## EXERCISE DETAILS
According to the biography of Steven M. Hilton, in what year did he retire from the Conrad N. Hilton Foundation?

- Born: November 9, 1950 (age 75) Santa Monica, California, U.S.
- Education: UCLA Anderson School of Management; University of California, Santa Barbara
- Occupation: Philanthropist
- Predecessor: Donald H. Hubbs
- Successor: Peter Laugharn
- Father: Barron Hilton
- Relatives: Hilton family

= Steven M. Hilton =

American philanthropist (born 1950)

Steven Michael Hilton (born November 9, 1950) is an American philanthropist. He is the son of hotel magnate Barron Hilton and the grandson of Conrad Hilton, founder of the Hilton Hotels chain. Hilton is the retired chairman of the Conrad N. Hilton Foundation, a humanitarian charity. He served as president and CEO of the foundation prior to his retirement in 2015.

==Early life, education, and early career==
Hilton was born in Santa Monica, California, the third of eight children born to Marilyn June (née Hawley) and William Barron Hilton. Barron Hilton, who succeeded his father Conrad Hilton as president and CEO of Hilton Hotels Corporation in 1966, became the family's patriarch after Conrad Hilton's death in 1979. Steven Hilton grew up with his siblings at their family home in Santa Monica, and later in the Holmby Hills section of Los Angeles.

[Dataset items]
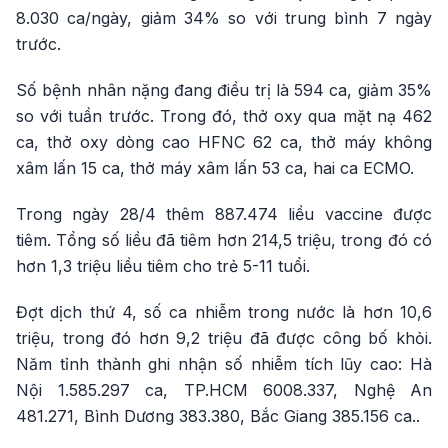
8.030 ca/ngày, giảm 34% so với trung bình 7 ngày
trước.
Số bệnh nhân nặng đang điều trị là 594 ca, giảm 35%
so với tuần trước. Trong đó, thở oxy qua mặt nạ 462
ca, thở oxy dòng cao HFNC 62 ca, thở máy không
xâm lấn 15 ca, thở máy xâm lấn 53 ca, hai ca ECMO.
Trong ngày 28/4 thêm 887.474 liều vaccine được
tiêm. Tổng số liều đã tiêm hơn 214,5 triệu, trong đó có
hơn 1,3 triệu liều tiêm cho trẻ 5-11 tuổi.
Đợt dịch thứ 4, số ca nhiễm trong nước là hơn 10,6
triệu, trong đó hơn 9,2 triệu đã được công bố khỏi.
Năm tỉnh thành ghi nhận số nhiễm tích lũy cao: Hà
Nội 1.585.297 ca, TP.HCM 6008.337, Nghệ An
481.271, Bình Dương 383.380, Bắc Giang 385.156 ca..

## EXERCISE OUTPUT
2015